In what is seen as a blow to international rail cooperation, DB (German Rail) has announced it will no longer sell tickets for the Thalys high-speed train service from June 9.
The decision will mainly affect those passengers using the high-speed line linking Brussels with Cologne which is served by both Thalys and DB’s ICE trains.
Passengers will lose out because they cannot book the full range of services and, if they know that two operators ply this route, they will have to purchase separate tickets with all the complications that will entail.
The Brussels-Cologne route was recently upgraded to high-speed operation. It’s popular not just with travellers within mainland Europe but also with those originating in the UK and who are bound for Germany and beyond because Cologne is a major rail interchange.
Currently high-speed trains on this line take around 1hr 50mins to accomplish the trip.
Trains operate roughly every hour during the busiest times of the day and DB’s website (bahn.com) currently displays all services and sells tickets for both itself and Thalys. But Thalys sales will cease from June 9.
Why is DB making this decision?
Thalys is jointly owned by the railway networks of France, Belgium and Germany. DB is selling its modest 10 per cent shareholding, hence its parting of the ways with Thalys.

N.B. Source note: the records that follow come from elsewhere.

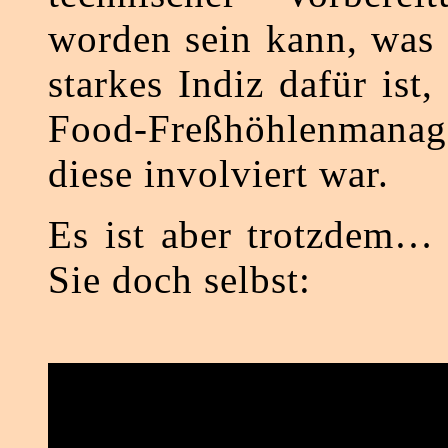
worden sein kann, was
starkes Indiz dafür ist,
Food-Freßhöhlenma
diese involviert war.
Es ist aber trotzdem…
Sie doch selbst: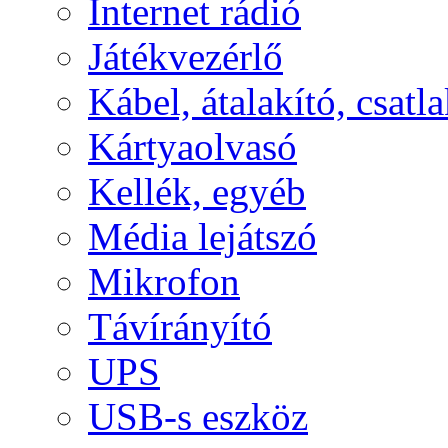
Internet rádió
Játékvezérlő
Kábel, átalakító, csatl
Kártyaolvasó
Kellék, egyéb
Média lejátszó
Mikrofon
Távírányító
UPS
USB-s eszköz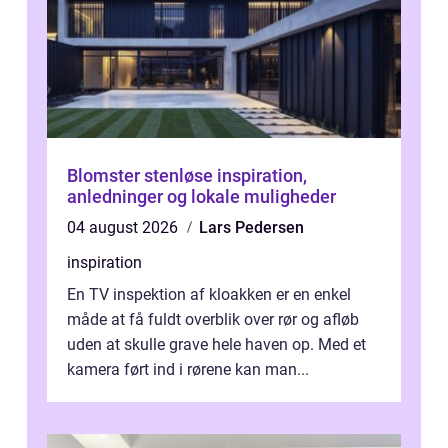
Blomster stenløse inspiration,
anledninger og lokale muligheder
04 august 2026
Lars Pedersen
inspiration
En TV inspektion af kloakken er en enkel
måde at få fuldt overblik over rør og afløb
uden at skulle grave hele haven op. Med et
kamera ført ind i rørene kan man...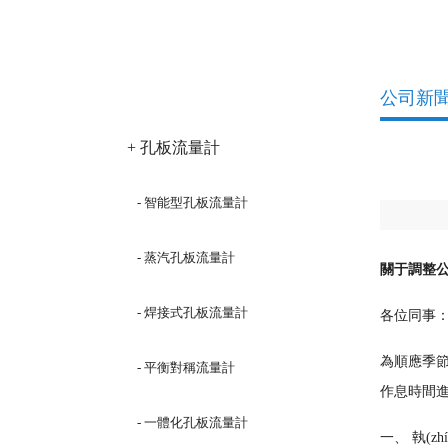
產品分類
公司新
+ 孔板流量計
- 智能型孔板流量計
- 蒸汽孔板流量計
關于調整
- 焊接式孔板流量計
各位同事
為順應季節(
- 平衡對稱流量計
作息時間
- 一體化孔板流量計
一、 執(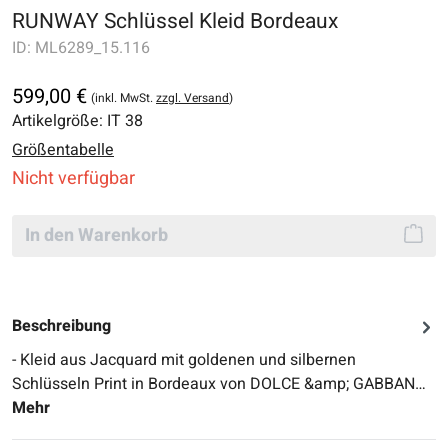
RUNWAY Schlüssel Kleid Bordeaux
ID:
ML6289_15.116
599,00 €
(inkl. MwSt.
zzgl. Versand
)
Artikelgröße:
IT 38
Größentabelle
Nicht verfügbar
In den Warenkorb
Beschreibung
- Kleid aus Jacquard mit goldenen und silbernen
Schlüsseln Print in Bordeaux von DOLCE &amp; GABBAN…
Mehr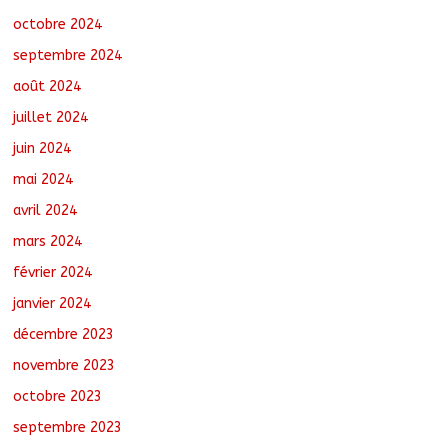
octobre 2024
septembre 2024
août 2024
juillet 2024
juin 2024
mai 2024
avril 2024
mars 2024
février 2024
janvier 2024
décembre 2023
novembre 2023
octobre 2023
septembre 2023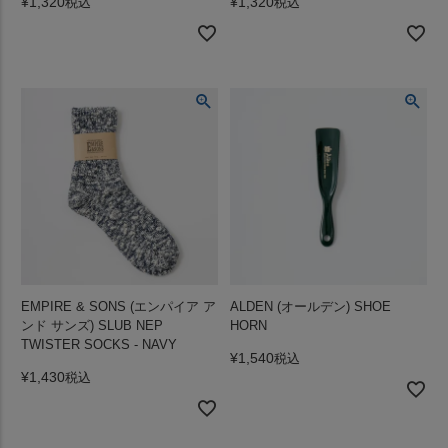
¥
1,320
¥
1,320
税込
税込
EMPIRE & SONS (エンパイア ア
ALDEN (オールデン) SHOE
ンド サンズ) SLUB NEP
HORN
TWISTER SOCKS - NAVY
¥
1,540
税込
¥
1,430
税込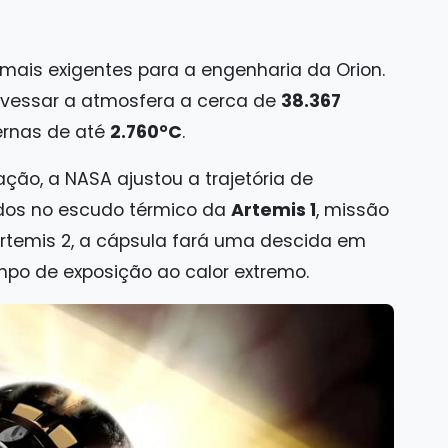
mais exigentes para a engenharia da Orion.
travessar a atmosfera a cerca de
38.367
ernas de até
2.760°C
.
ção, a NASA ajustou a trajetória de
dos no escudo térmico da
Artemis 1
, missão
Artemis 2, a cápsula fará uma descida em
mpo de exposição ao calor extremo.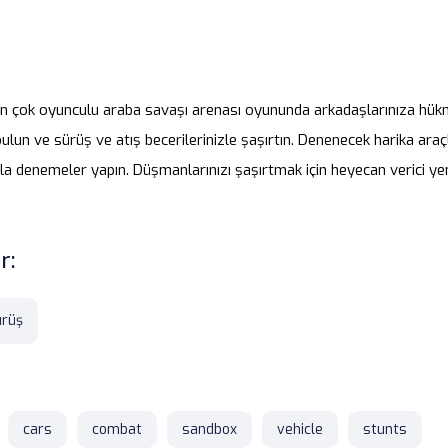
n çok oyunculu araba savaşı arenası oyununda arkadaşlarınıza hük
lun ve sürüş ve atış becerilerinizle şaşırtın. Denenecek harika araçla
arla denemeler yapın. Düşmanlarınızı şaşırtmak için heyecan verici ye
r:
ürüş
cars
combat
sandbox
vehicle
stunts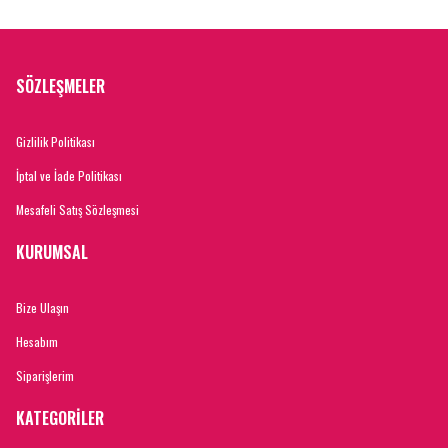
SÖZLEŞMELER
Gizlilik Politikası
İptal ve İade Politikası
Mesafeli Satış Sözleşmesi
KURUMSAL
Bize Ulaşın
Hesabım
Siparişlerim
KATEGORİLER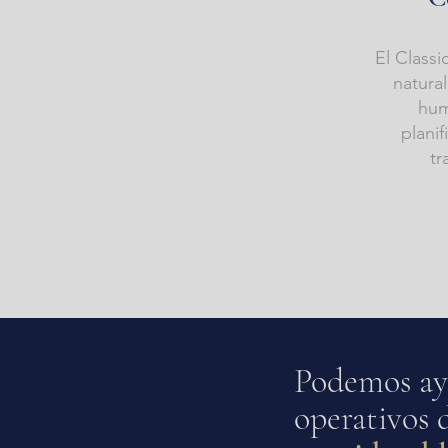
El Classi
natura
hum
planif
tr
Podemos ay
operativos 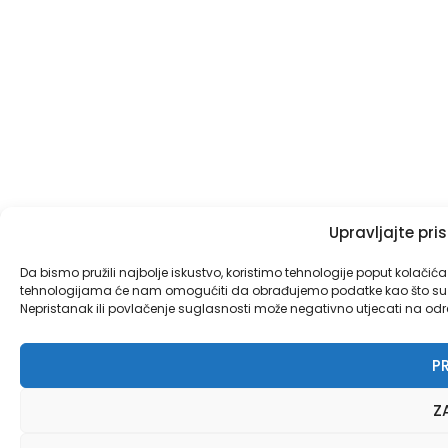
Upravljajte pr
Da bismo pružili najbolje iskustvo, koristimo tehnologije poput kolačić
tehnologijama će nam omogućiti da obrađujemo podatke kao što su pon
Nepristanak ili povlačenje suglasnosti može negativno utjecati na određ
PR
Z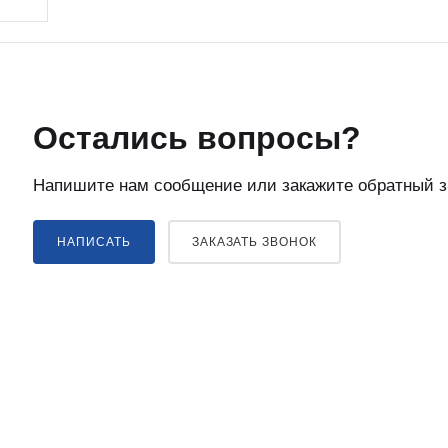
Остались вопросы?
Напишите нам сообщение или закажите обратный з
НАПИСАТЬ
ЗАКАЗАТЬ ЗВОНОК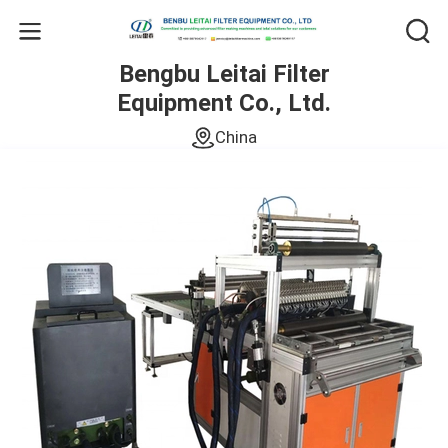
Bengbu Leitai Filter
Equipment Co., Ltd.
China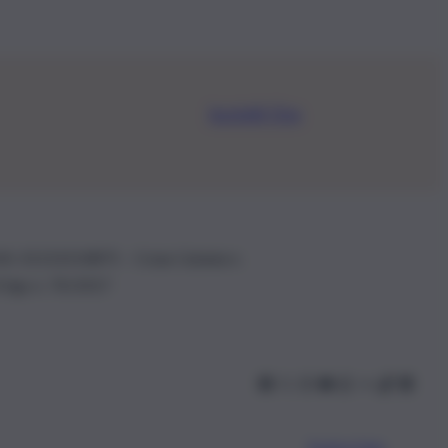
Iscriviti Ora
.IVA: 01153210875 – Cciaa Catania n.
 D.lgs n. 70/2017
Scarica l’app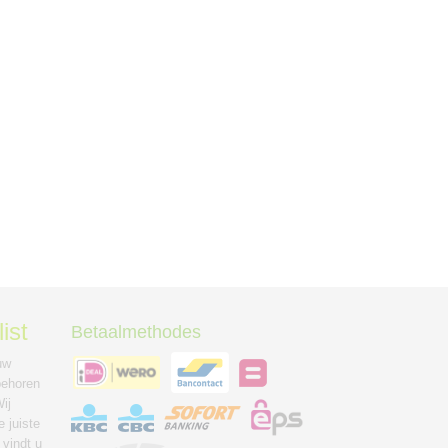
ist
Betaalmethodes
uw
behoren
ij
 juiste
 vindt u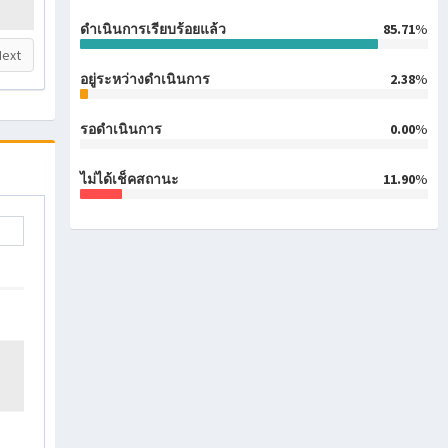
ดำเนินการเรียบร้อยแล้ว
85.71
%
Next
อยู่ระหว่างดำเนินการ
2.38
%
รอดำเนินการ
0.00
%
ไม่ได้เช็คสถานะ
11.90
%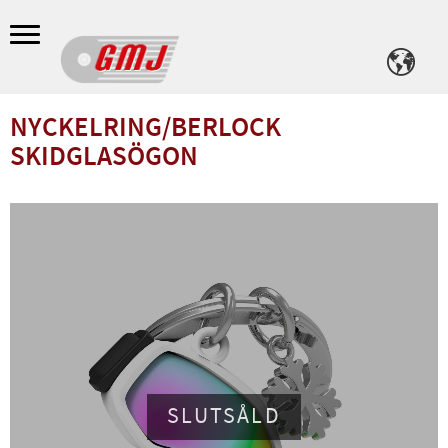
Meny
NYCKELRING/BERLOCK
SKIDGLASÖGON
SLUTSÅLD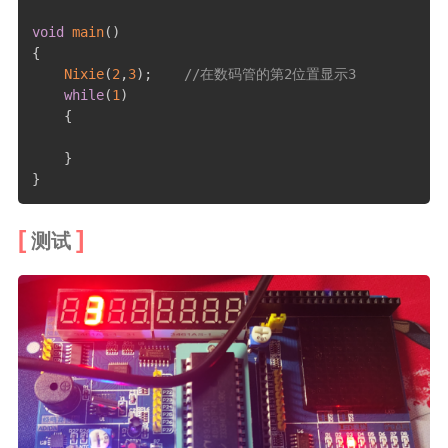
void
main
(
)
{
Nixie
(
2
,
3
)
;
//在数码管的第2位置显示3
while
(
1
)
{
}
}
测试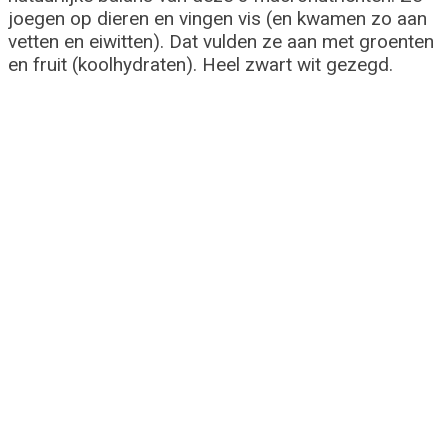
joegen op dieren en vingen vis (en kwamen zo aan
vetten en eiwitten). Dat vulden ze aan met groenten
en fruit (koolhydraten). Heel zwart wit gezegd.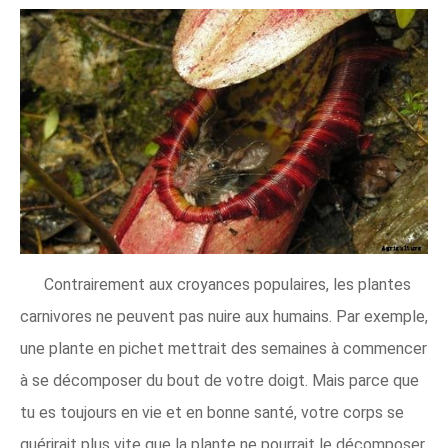
Contrairement aux croyances populaires, les plantes
carnivores ne peuvent pas nuire aux humains. Par exemple,
une plante en pichet mettrait des semaines à commencer
à se décomposer du bout de votre doigt. Mais parce que
tu es toujours en vie et en bonne santé, votre corps se
guérirait plus vite que la plante ne pourrait le décomposer.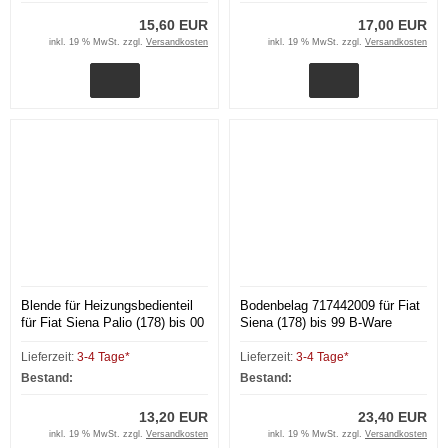
15,60 EUR
17,00 EUR
inkl. 19 % MwSt. zzgl.
Versandkosten
inkl. 19 % MwSt. zzgl.
Versandkosten
Blende für Heizungsbedienteil
Bodenbelag 717442009 für Fiat
für Fiat Siena Palio (178) bis 00
Siena (178) bis 99 B-Ware
Lieferzeit:
3-4 Tage*
Lieferzeit:
3-4 Tage*
Bestand:
Bestand:
13,20 EUR
23,40 EUR
inkl. 19 % MwSt. zzgl.
Versandkosten
inkl. 19 % MwSt. zzgl.
Versandkosten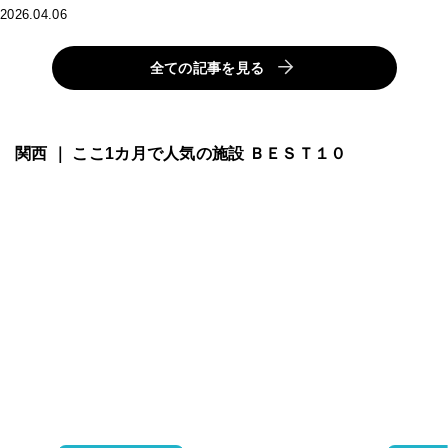
2026.04.06
全ての記事を見る
関西 ｜ ここ1カ月で人気の施設 ＢＥＳＴ１０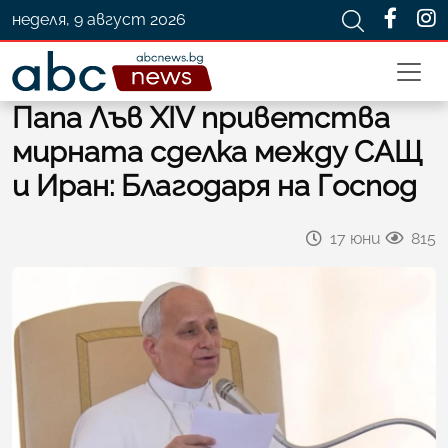
неделя, 9 август 2026
Папа Лъв XIV приветства
мирната сделка между САЩ
и Иран: Благодаря на Господ
17 юни
815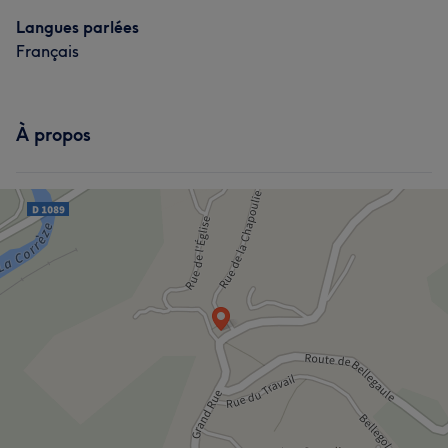
Langues parlées
Français
À propos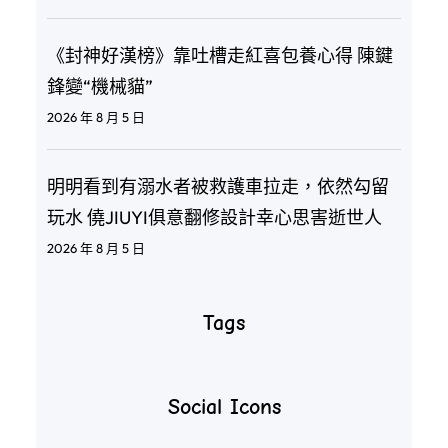
《封神好漢榜》靠吐槽走紅喜包養心得 陳鍵
鋒變“機械貓”
2026 年 8 月 5 日
明明看到有溺水者被救護車拉走，依然勾留
玩水 僥JIUYI俱意翻修設計幸心思害逝世人
2026 年 8 月 5 日
Tags
Social Icons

But DB’s move would appear to conflict with the aims of Railteam alliance (railteam.eu). This trade body, comprising national rail networks, was set up in 2007 so that rival companies would work together to promote high-speed trains within Europe.
The ideal of one European network is still far from being realised.
Last year, DB confirmed that it remains committed to operating international trains from London St Pancras (see online news, December 2012).